LOS ANGELES -- Freeman Dyson, Professor Emeritus of Physics at the Institute for Advanced Study at Princeton University will present the 2008-2009 Marschak Memorial Lecture from 1-3pm on Friday May 8 in Entrepreneurs Hall, C3.01. His topic will be, "Domestication of Biotechnology." This lecture is cosponsored by the UCLA Department of Chemistry, the UCLA Department of Physics and Astronomy, the UCLA Center for Society and Genetics, the UCLA Biotech Training Program, and the UCLA Institute for Pure and Applied Mathematics (IPAM).

Freeman Dyson Bio
Freeman Dyson was born in England in 1923 and came to the United States in 1947. He began his career as a pure mathematician but then switched to applied mathematics, finding problems in many fields where elegant mathematics could be useful. He has published papers in particle physics, condensed matter physics, statistical mechanics, nuclear engineering, biology and astrophysics. He has written many books for the general public, exploring the human side of science and the human consequences of technology. The most recent of these books are, "The Scientist as Rebel'' and "A Many-Colored Glass."

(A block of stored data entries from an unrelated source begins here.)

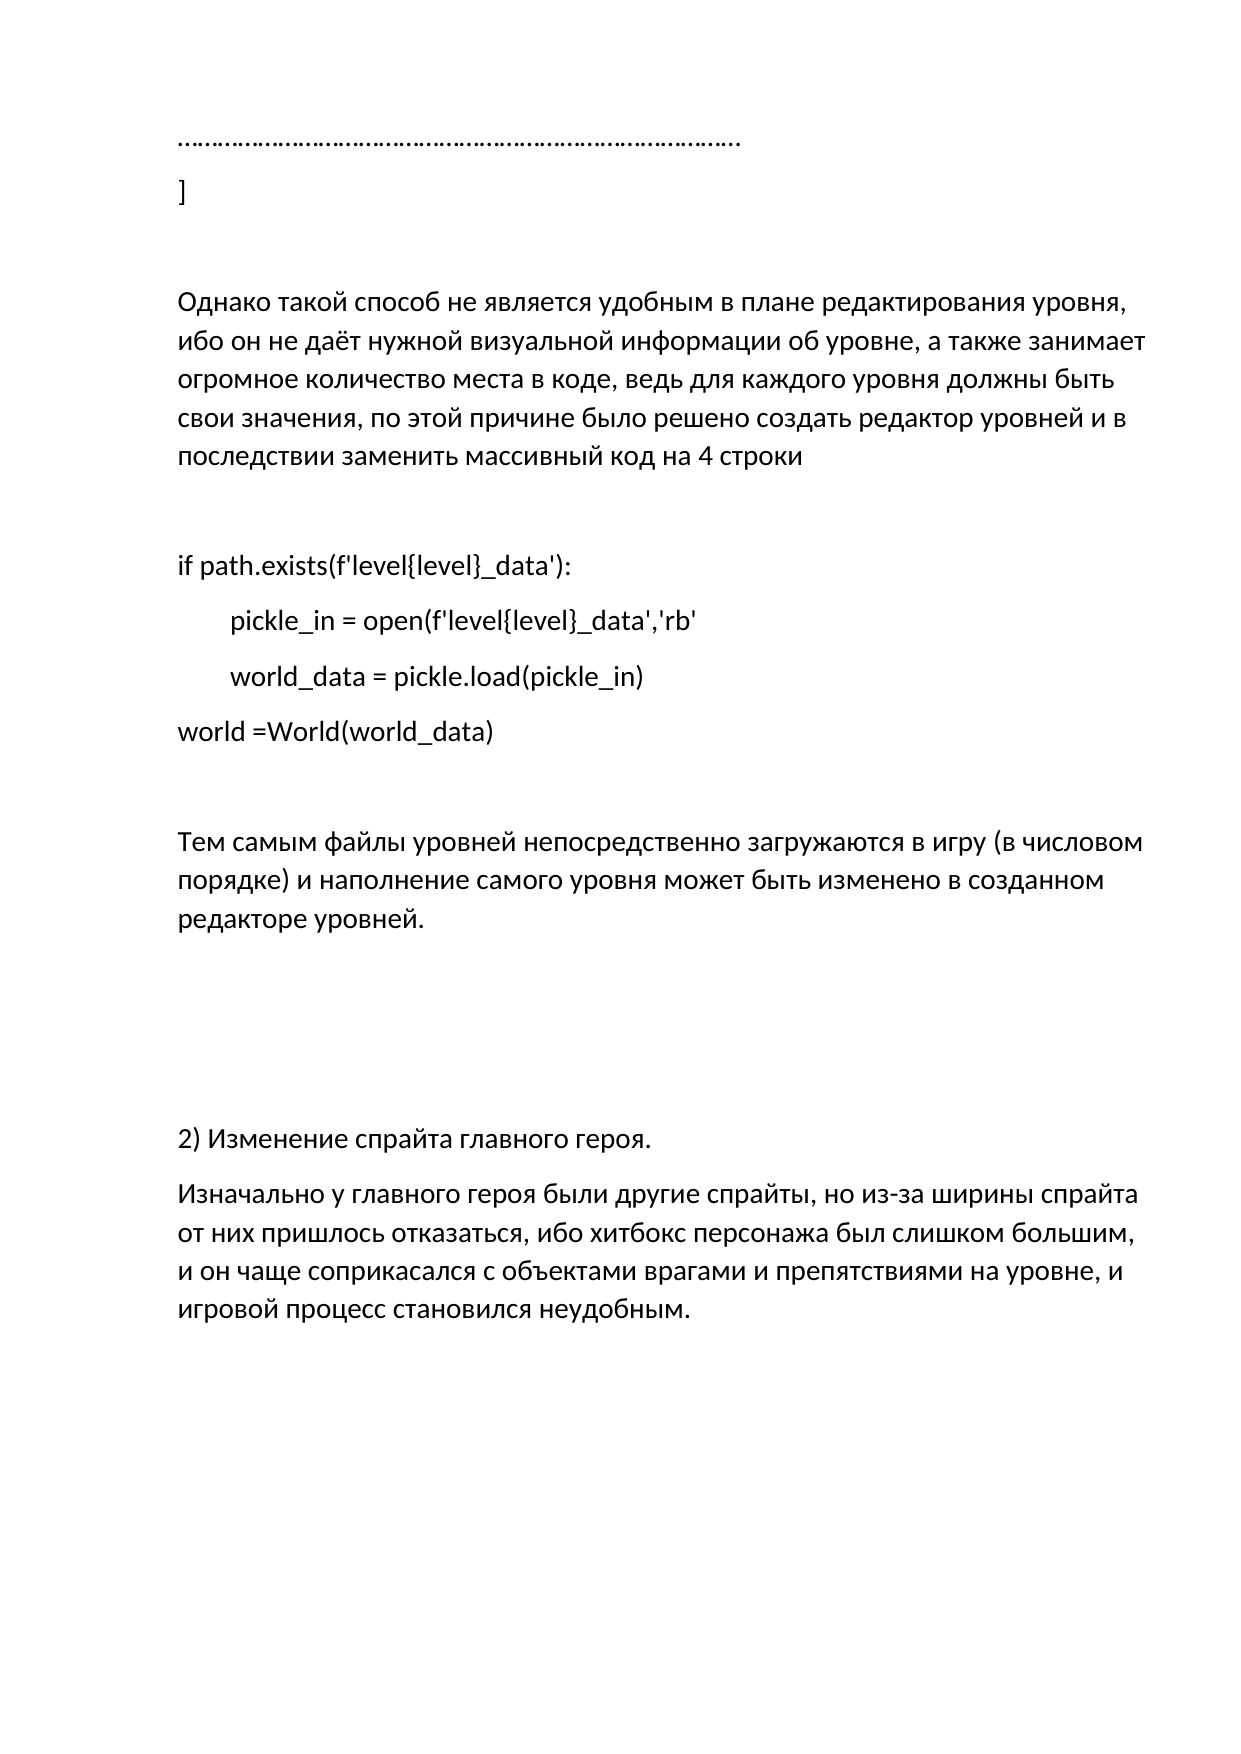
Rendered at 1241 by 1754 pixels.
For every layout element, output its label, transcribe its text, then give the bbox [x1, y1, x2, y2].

text Однако такой способ не является удобным в плане редактирования уровня, ибо он не даёт нужной визуальной информации об уровне, а также занимает огромное количество места в коде, ведь для каждого уровня должны быть свои значения, по этой причине было решено создать редактор уровней и в последствии заменить массивный код на 4 строки [177, 283, 1152, 473]
text Изначально у главного героя были другие спрайты, но из-за ширины спрайта от них пришлось отказаться, ибо хитбокс персонажа был слишком большим, и он чаще соприкасался с объектами врагами и препятствиями на уровне, и игровой процесс становился неудобным. [177, 1175, 1152, 1326]
text world_data = pickle.load(pickle_in) [177, 658, 1152, 693]
text ………………………………………………………………………… [177, 118, 1152, 154]
text Тем самым файлы уровней непосредственно загружаются в игру (в числовом порядке) и наполнение самого уровня может быть изменено в созданном редакторе уровней. [177, 823, 1152, 935]
text ] [177, 173, 1152, 209]
text pickle_in = open(f'level{level}_data','rb' [177, 602, 1152, 638]
text if path.exists(f'level{level}_data'): [177, 547, 1152, 583]
text 2) Изменение спрайта главного героя. [177, 1120, 1152, 1156]
text world =World(world_data) [177, 713, 1152, 748]
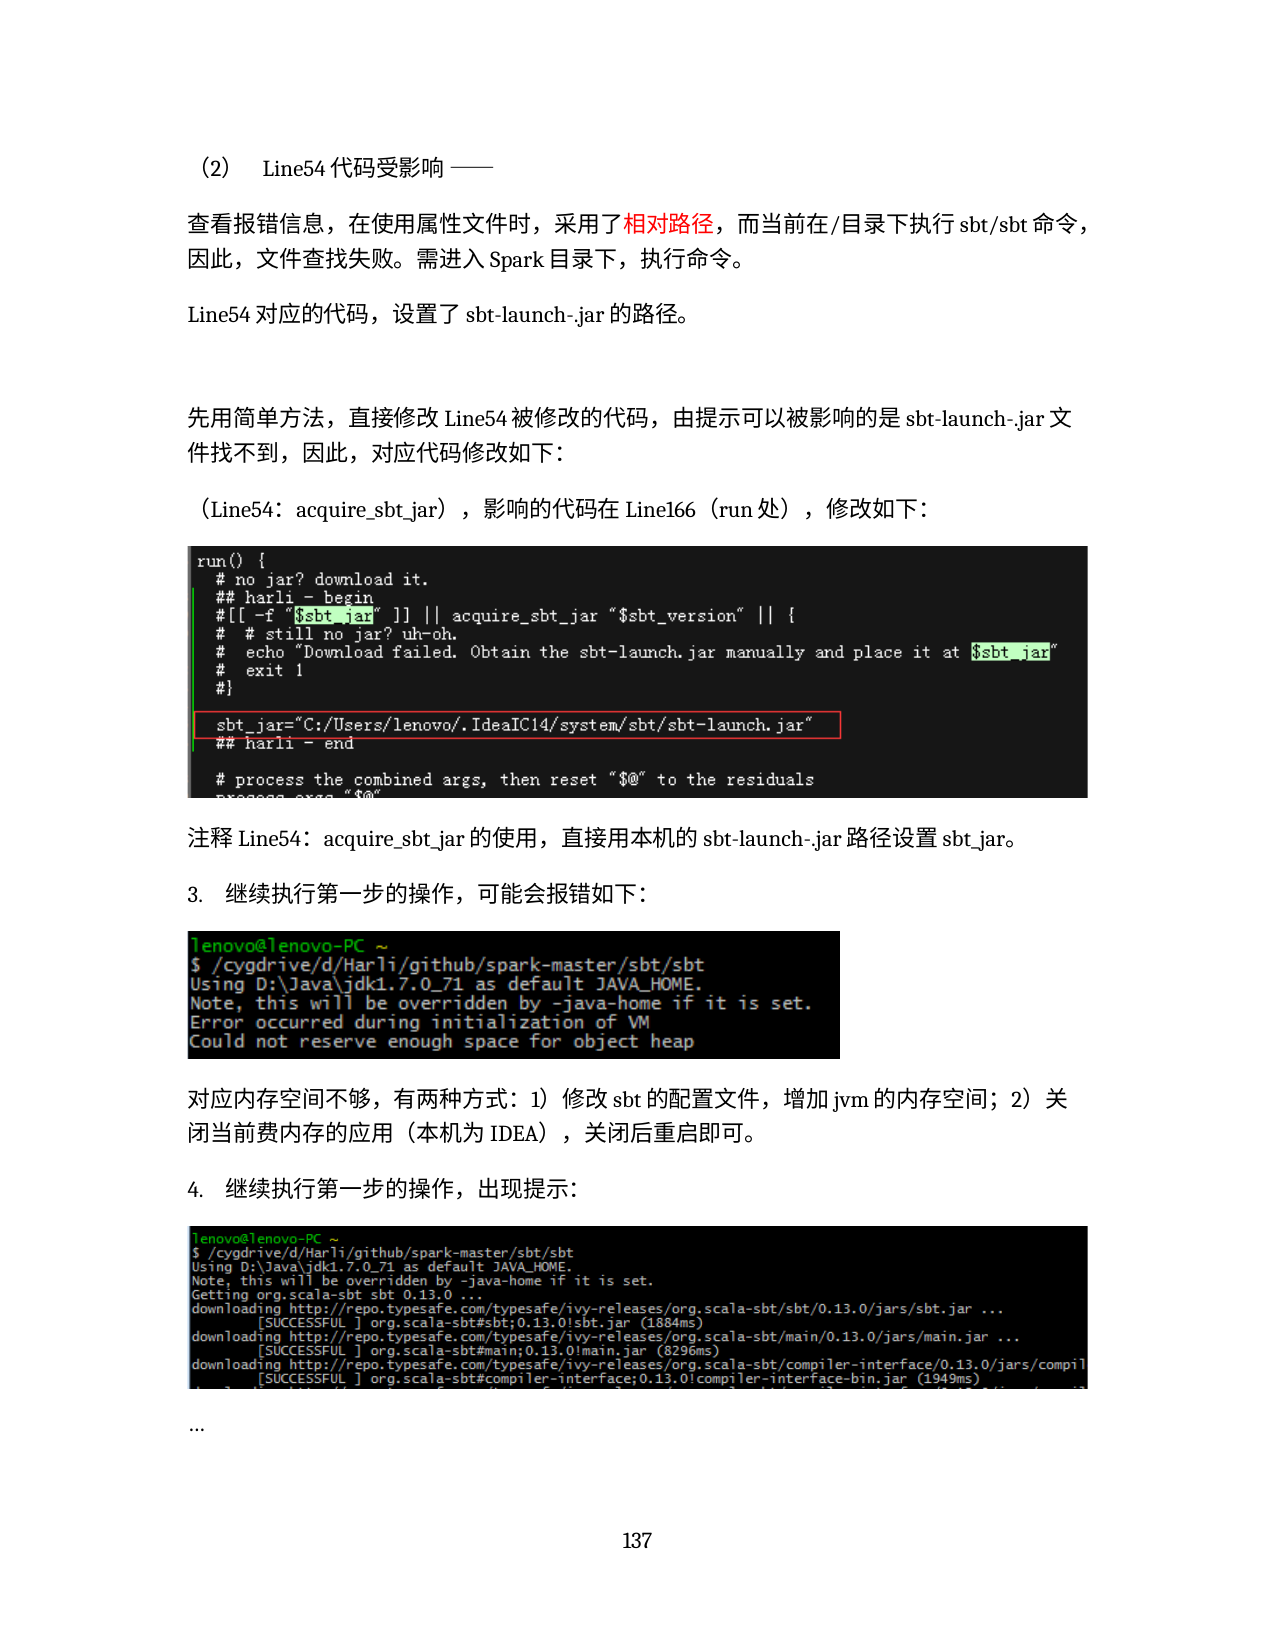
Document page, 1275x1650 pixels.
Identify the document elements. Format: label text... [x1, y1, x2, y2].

text 对应内存空间不够，有两种方式：1）修改sbt的配置文件，增加jvm的内存空间；2）关闭当前费内存的应用（本机为IDEA），关闭后重启即可。 [187, 1080, 1087, 1148]
text 注释Line54：acquire_sbt_jar的使用，直接用本机的sbt-launch-.jar路径设置sbt_jar。 [187, 820, 1087, 853]
picture [187, 546, 1088, 798]
text 先用简单方法，直接修改Line54被修改的代码，由提示可以被影响的是sbt-launch-.jar文件找不到，因此，对应代码修改如下： [187, 400, 1087, 468]
text Line54对应的代码，设置了sbt-launch-.jar的路径。 [187, 296, 1087, 329]
text 查看报错信息，在使用属性文件时，采用了相对路径，而当前在/目录下执行sbt/sbt命令，因此，文件查找失败。需进入Spark目录下，执行命令。 [187, 206, 1087, 274]
list Line54代码受影响 —— [187, 150, 1087, 183]
list 继续执行第一步的操作，出现提示： [187, 1171, 1087, 1204]
picture [187, 931, 840, 1059]
picture [187, 1226, 1088, 1389]
text … [187, 1411, 1087, 1437]
text （Line54：acquire_sbt_jar），影响的代码在Line166（run处），修改如下： [187, 491, 1087, 524]
list 继续执行第一步的操作，可能会报错如下： [187, 875, 1087, 909]
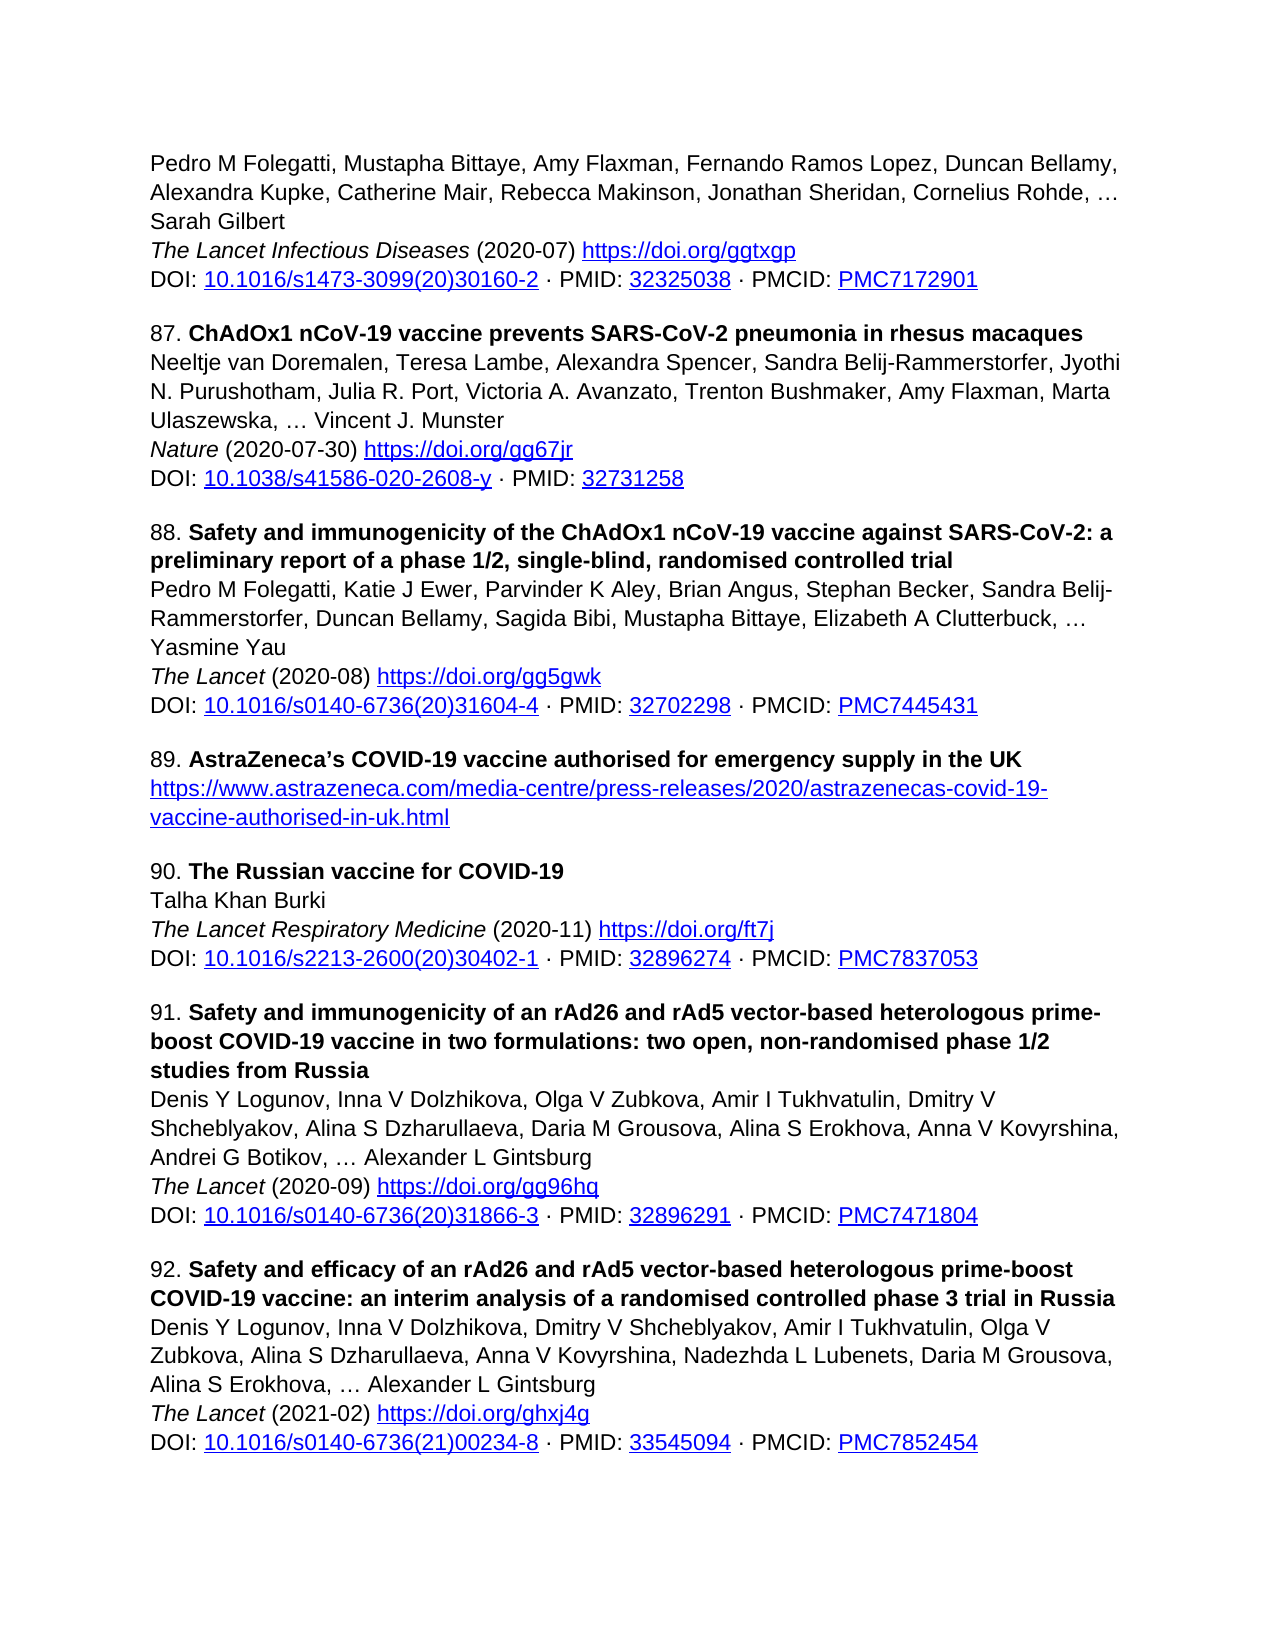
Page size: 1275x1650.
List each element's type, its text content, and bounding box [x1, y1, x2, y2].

text 91. Safety and immunogenicity of an rAd26 and rAd5 vector-based heterologous prime-boost COVID-19 vaccine in two formulations: two open, non-randomised phase 1/2 studies from Russia Denis Y Logunov, Inna V Dolzhikova, Olga V Zubkova, Amir I Tukhvatulin, Dmitry V Shcheblyakov, Alina S Dzharullaeva, Daria M Grousova, Alina S Erokhova, Anna V Kovyrshina, Andrei G Botikov, … Alexander L Gintsburg The Lancet (2020-09) https://doi.org/gg96hq DOI: 10.1016/s0140-6736(20)31866-3 · PMID: 32896291 · PMCID: PMC7471804 [150, 999, 1125, 1228]
text 92. Safety and efficacy of an rAd26 and rAd5 vector-based heterologous prime-boost COVID-19 vaccine: an interim analysis of a randomised controlled phase 3 trial in Russia Denis Y Logunov, Inna V Dolzhikova, Dmitry V Shcheblyakov, Amir I Tukhvatulin, Olga V Zubkova, Alina S Dzharullaeva, Anna V Kovyrshina, Nadezhda L Lubenets, Daria M Grousova, Alina S Erokhova, … Alexander L Gintsburg The Lancet (2021-02) https://doi.org/ghxj4g DOI: 10.1016/s0140-6736(21)00234-8 · PMID: 33545094 · PMCID: PMC7852454 [150, 1256, 1125, 1456]
text 89. AstraZeneca’s COVID-19 vaccine authorised for emergency supply in the UK https://www.astrazeneca.com/media-centre/press-releases/2020/astrazenecas-covid-19-vaccine-authorised-in-uk.html [150, 746, 1125, 831]
text 87. ChAdOx1 nCoV-19 vaccine prevents SARS-CoV-2 pneumonia in rhesus macaques Neeltje van Doremalen, Teresa Lambe, Alexandra Spencer, Sandra Belij-Rammerstorfer, Jyothi N. Purushotham, Julia R. Port, Victoria A. Avanzato, Trenton Bushmaker, Amy Flaxman, Marta Ulaszewska, … Vincent J. Munster Nature (2020-07-30) https://doi.org/gg67jr DOI: 10.1038/s41586-020-2608-y · PMID: 32731258 [150, 320, 1125, 491]
text 88. Safety and immunogenicity of the ChAdOx1 nCoV-19 vaccine against SARS-CoV-2: a preliminary report of a phase 1/2, single-blind, randomised controlled trial Pedro M Folegatti, Katie J Ewer, Parvinder K Aley, Brian Angus, Stephan Becker, Sandra Belij-Rammerstorfer, Duncan Bellamy, Sagida Bibi, Mustapha Bittaye, Elizabeth A Clutterbuck, … Yasmine Yau The Lancet (2020-08) https://doi.org/gg5gwk DOI: 10.1016/s0140-6736(20)31604-4 · PMID: 32702298 · PMCID: PMC7445431 [150, 518, 1125, 719]
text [150, 150, 1125, 292]
text 90. The Russian vaccine for COVID-19 Talha Khan Burki The Lancet Respiratory Medicine (2020-11) https://doi.org/ft7j DOI: 10.1016/s2213-2600(20)30402-1 · PMID: 32896274 · PMCID: PMC7837053 [150, 858, 1125, 971]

"Fifty years ago in Princeton, I watched the mathematician John von Neumann designing and building the first electronic computer that operated with instructions coded in software. Von Neumann understood that the descendants of his machine would dominate the operations of science and business and government. But he imagined computers always remaining large and expensive. He failed to foresee computers growing small enough and cheap enough to be used by housewives for doing income-tax returns or by kids for doing homework. He failed utterly to foresee the final domestication of computers as toys for three-year-olds. I see a bright future for the biotechnical industry when it follows the path of the computer industry, the path that von Neumann failed to foresee, becoming small and domesticated rather than big and centralized. Genetic engineering, once it gets into the hands of housewives and children, will give us an explosion of diversity of new living creatures, rather than the monoculture crops that the big corporations prefer. Designing genomes will be a personal thing, a new art-form as creative as painting or sculpture."

The Marschak Memorial Lecture is intended to recall the life and work of former UCLA Anderson professor Jacob Marschak. Past presenters of this lecture have included many distinguished economists and scientists in other fields:

1979-80 Tjalling C. Koopmans *
1980-81 Kenneth J. Arrow *
1981-82 Lawrence R. Klein *
1982-83 Herbert Simon *
1983-84 Roy Radner
1984-85 Paul A. Samuelson *
1985-86 James Tobin *
1986-87 Robert M. Solow *
1987-88 Franco Modigliani *
1988-89 Leonid Hurwicz *
1989-90 Allen Newell
1990-91 Murray Gell-Mann *
1991-92 Wassily Leontief *
1992-93 Anatol Rapoport
1993-94 Francis Crick *
1994-95 Gary S. Becker *
1995-96 Harry Markowitz *
1996-97 Marvin Minsky
1997-98 Thomas C. Schelling *
1998-99 James March
1999-00 Edward Feigenbaum
2000-01 E. O. Wilson
2001-02 David Baltimore *
2002-03 Jared Diamond
2003-04 Daniel Kahneman *
2004-05 Gerald Edelman *
2005-06 Daniel L. McFadden *
2006-07 Roald Hoffmann *
2007-08 Vernon Smith *

* indicates Nobel Laureate

About UCLA Anderson School of Management
UCLA Anderson School of Management, established in 1935, is regarded among the leading business schools in the world. UCLA Anderson faculty members are renowned for their teaching excellence and research in advancing management thinking. Each year, UCLA Anderson provides management education to more than 1,700 students enrolled in MBA, Executive MBA, Fully-Employed MBA and doctoral programs, and to more than 2,000 professional managers through executive education programs. Combining highly selective admissions, varied and innovative learning programs, and a world-wide network of 36,000 alumni, UCLA Anderson develops and prepares global leaders.